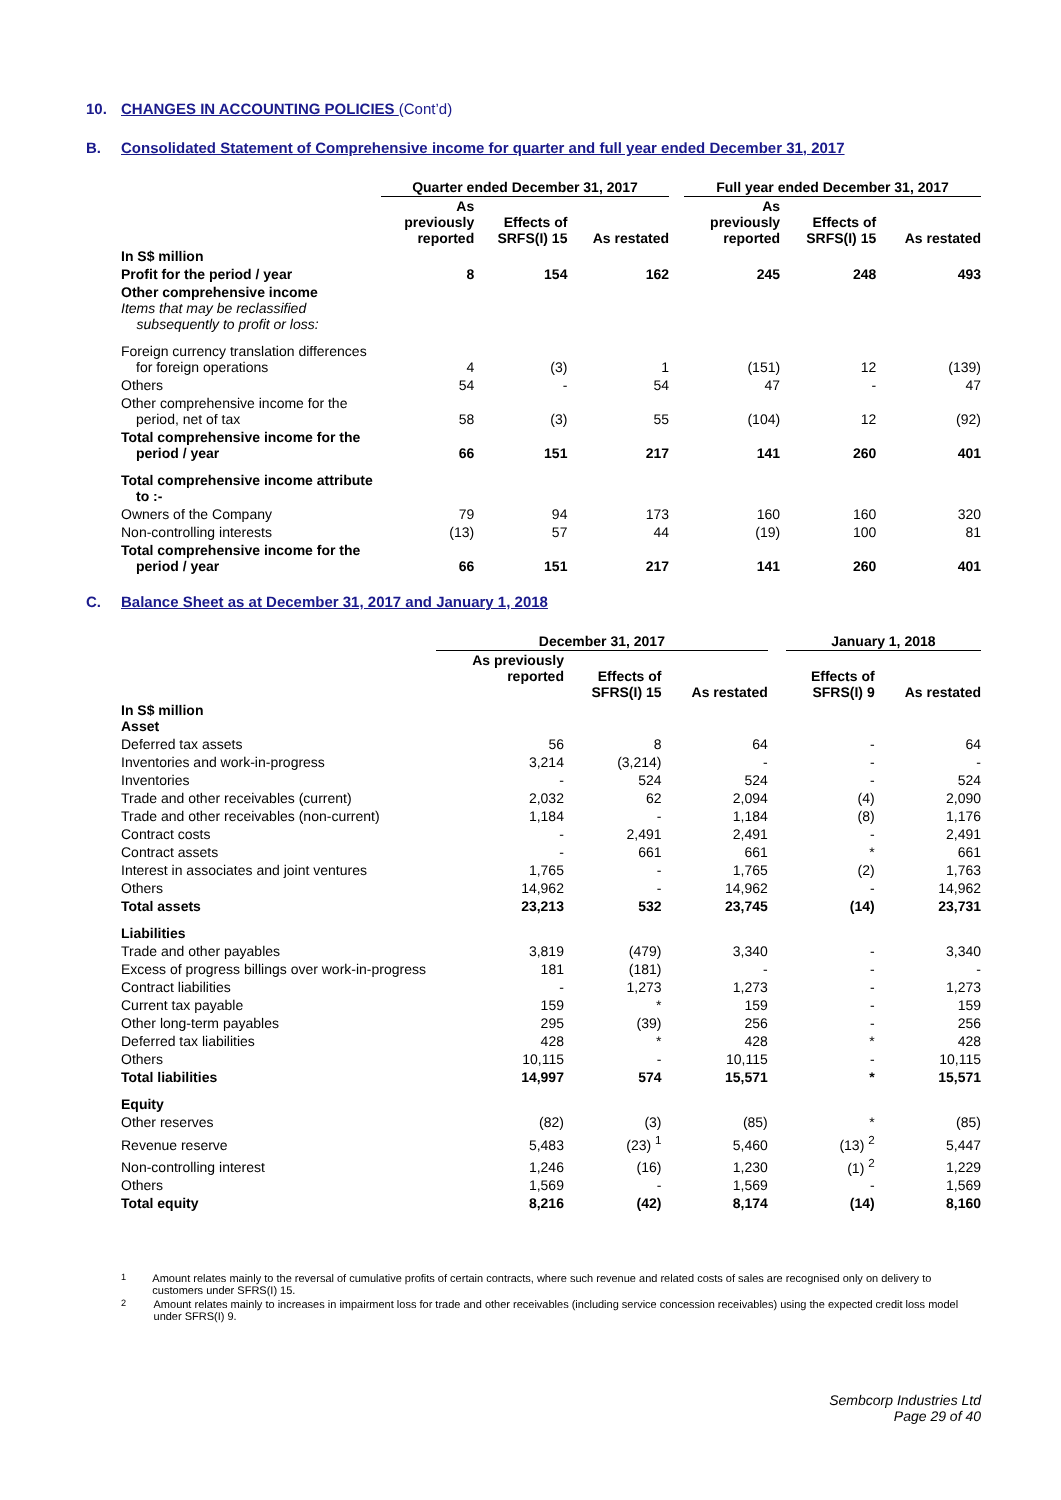10. CHANGES IN ACCOUNTING POLICIES (Cont’d)
B. Consolidated Statement of Comprehensive income for quarter and full year ended December 31, 2017
| | Quarter ended December 31, 2017 | | | | Full year ended December 31, 2017 | | |
| --- | --- | --- | --- | --- | --- | --- | --- |
| | As previously reported | Effects of SRFS(I) 15 | As restated | | As previously reported | Effects of SRFS(I) 15 | As restated |
| In S$ million | | | | | | | |
| Profit for the period / year | 8 | 154 | 162 | | 245 | 248 | 493 |
| Other comprehensive income Items that may be reclassified subsequently to profit or loss: | | | | | | | |
| Foreign currency translation differences for foreign operations | 4 | (3) | 1 | | (151) | 12 | (139) |
| Others | 54 | - | 54 | | 47 | - | 47 |
| Other comprehensive income for the period, net of tax | 58 | (3) | 55 | | (104) | 12 | (92) |
| Total comprehensive income for the period / year | 66 | 151 | 217 | | 141 | 260 | 401 |
| Total comprehensive income attribute to :- | | | | | | | |
| Owners of the Company | 79 | 94 | 173 | | 160 | 160 | 320 |
| Non-controlling interests | (13) | 57 | 44 | | (19) | 100 | 81 |
| Total comprehensive income for the period / year | 66 | 151 | 217 | | 141 | 260 | 401 |
C. Balance Sheet as at December 31, 2017 and January 1, 2018
| | December 31, 2017 | | | | January 1, 2018 | |
| --- | --- | --- | --- | --- | --- | --- |
| | As previously reported | Effects of SFRS(I) 15 | As restated | | Effects of SFRS(I) 9 | As restated |
| In S$ million Asset | | | | | | |
| Deferred tax assets | 56 | 8 | 64 | | - | 64 |
| Inventories and work-in-progress | 3,214 | (3,214) | - | | - | - |
| Inventories | - | 524 | 524 | | - | 524 |
| Trade and other receivables (current) | 2,032 | 62 | 2,094 | | (4) | 2,090 |
| Trade and other receivables (non-current) | 1,184 | - | 1,184 | | (8) | 1,176 |
| Contract costs | - | 2,491 | 2,491 | | - | 2,491 |
| Contract assets | - | 661 | 661 | | * | 661 |
| Interest in associates and joint ventures | 1,765 | - | 1,765 | | (2) | 1,763 |
| Others | 14,962 | - | 14,962 | | - | 14,962 |
| Total assets | 23,213 | 532 | 23,745 | | (14) | 23,731 |
| Liabilities | | | | | | |
| Trade and other payables | 3,819 | (479) | 3,340 | | - | 3,340 |
| Excess of progress billings over work-in-progress | 181 | (181) | - | | - | - |
| Contract liabilities | - | 1,273 | 1,273 | | - | 1,273 |
| Current tax payable | 159 | * | 159 | | - | 159 |
| Other long-term payables | 295 | (39) | 256 | | - | 256 |
| Deferred tax liabilities | 428 | * | 428 | | * | 428 |
| Others | 10,115 | - | 10,115 | | - | 10,115 |
| Total liabilities | 14,997 | 574 | 15,571 | | * | 15,571 |
| Equity | | | | | | |
| Other reserves | (82) | (3) | (85) | | * | (85) |
| Revenue reserve | 5,483 | (23) <sup>1</sup> | 5,460 | | (13) <sup>2</sup> | 5,447 |
| Non-controlling interest | 1,246 | (16) | 1,230 | | (1) <sup>2</sup> | 1,229 |
| Others | 1,569 | - | 1,569 | | - | 1,569 |
| Total equity | 8,216 | (42) | 8,174 | | (14) | 8,160 |
<sup>1</sup> Amount relates mainly to the reversal of cumulative profits of certain contracts, where such revenue and related costs of sales are recognised only on delivery to customers under SFRS(I) 15.
<sup>2</sup> Amount relates mainly to increases in impairment loss for trade and other receivables (including service concession receivables) using the expected credit loss model under SFRS(I) 9.
Sembcorp Industries Ltd
Page 29 of 40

════════════════════

What you have to do –
Everything in the material above must be repeated exactly, apart from its pictures.

Result –
10. CHANGES IN ACCOUNTING POLICIES (Cont’d)
B. Consolidated Statement of Comprehensive income for quarter and full year ended December 31, 2017
| | Quarter ended December 31, 2017 | | | | Full year ended December 31, 2017 | | |
| --- | --- | --- | --- | --- | --- | --- | --- |
| | As previously reported | Effects of SRFS(I) 15 | As restated | | As previously reported | Effects of SRFS(I) 15 | As restated |
| In S$ million | | | | | | | |
| Profit for the period / year | 8 | 154 | 162 | | 245 | 248 | 493 |
| Other comprehensive income Items that may be reclassified subsequently to profit or loss: | | | | | | | |
| Foreign currency translation differences for foreign operations | 4 | (3) | 1 | | (151) | 12 | (139) |
| Others | 54 | - | 54 | | 47 | - | 47 |
| Other comprehensive income for the period, net of tax | 58 | (3) | 55 | | (104) | 12 | (92) |
| Total comprehensive income for the period / year | 66 | 151 | 217 | | 141 | 260 | 401 |
| Total comprehensive income attribute to :- | | | | | | | |
| Owners of the Company | 79 | 94 | 173 | | 160 | 160 | 320 |
| Non-controlling interests | (13) | 57 | 44 | | (19) | 100 | 81 |
| Total comprehensive income for the period / year | 66 | 151 | 217 | | 141 | 260 | 401 |
C. Balance Sheet as at December 31, 2017 and January 1, 2018
| | December 31, 2017 | | | | January 1, 2018 | |
| --- | --- | --- | --- | --- | --- | --- |
| | As previously reported | Effects of SFRS(I) 15 | As restated | | Effects of SFRS(I) 9 | As restated |
| In S$ million Asset | | | | | | |
| Deferred tax assets | 56 | 8 | 64 | | - | 64 |
| Inventories and work-in-progress | 3,214 | (3,214) | - | | - | - |
| Inventories | - | 524 | 524 | | - | 524 |
| Trade and other receivables (current) | 2,032 | 62 | 2,094 | | (4) | 2,090 |
| Trade and other receivables (non-current) | 1,184 | - | 1,184 | | (8) | 1,176 |
| Contract costs | - | 2,491 | 2,491 | | - | 2,491 |
| Contract assets | - | 661 | 661 | | * | 661 |
| Interest in associates and joint ventures | 1,765 | - | 1,765 | | (2) | 1,763 |
| Others | 14,962 | - | 14,962 | | - | 14,962 |
| Total assets | 23,213 | 532 | 23,745 | | (14) | 23,731 |
| Liabilities | | | | | | |
| Trade and other payables | 3,819 | (479) | 3,340 | | - | 3,340 |
| Excess of progress billings over work-in-progress | 181 | (181) | - | | - | - |
| Contract liabilities | - | 1,273 | 1,273 | | - | 1,273 |
| Current tax payable | 159 | * | 159 | | - | 159 |
| Other long-term payables | 295 | (39) | 256 | | - | 256 |
| Deferred tax liabilities | 428 | * | 428 | | * | 428 |
| Others | 10,115 | - | 10,115 | | - | 10,115 |
| Total liabilities | 14,997 | 574 | 15,571 | | * | 15,571 |
| Equity | | | | | | |
| Other reserves | (82) | (3) | (85) | | * | (85) |
| Revenue reserve | 5,483 | (23) <sup>1</sup> | 5,460 | | (13) <sup>2</sup> | 5,447 |
| Non-controlling interest | 1,246 | (16) | 1,230 | | (1) <sup>2</sup> | 1,229 |
| Others | 1,569 | - | 1,569 | | - | 1,569 |
| Total equity | 8,216 | (42) | 8,174 | | (14) | 8,160 |
<sup>1</sup> Amount relates mainly to the reversal of cumulative profits of certain contracts, where such revenue and related costs of sales are recognised only on delivery to customers under SFRS(I) 15.
<sup>2</sup> Amount relates mainly to increases in impairment loss for trade and other receivables (including service concession receivables) using the expected credit loss model under SFRS(I) 9.
Sembcorp Industries Ltd
Page 29 of 40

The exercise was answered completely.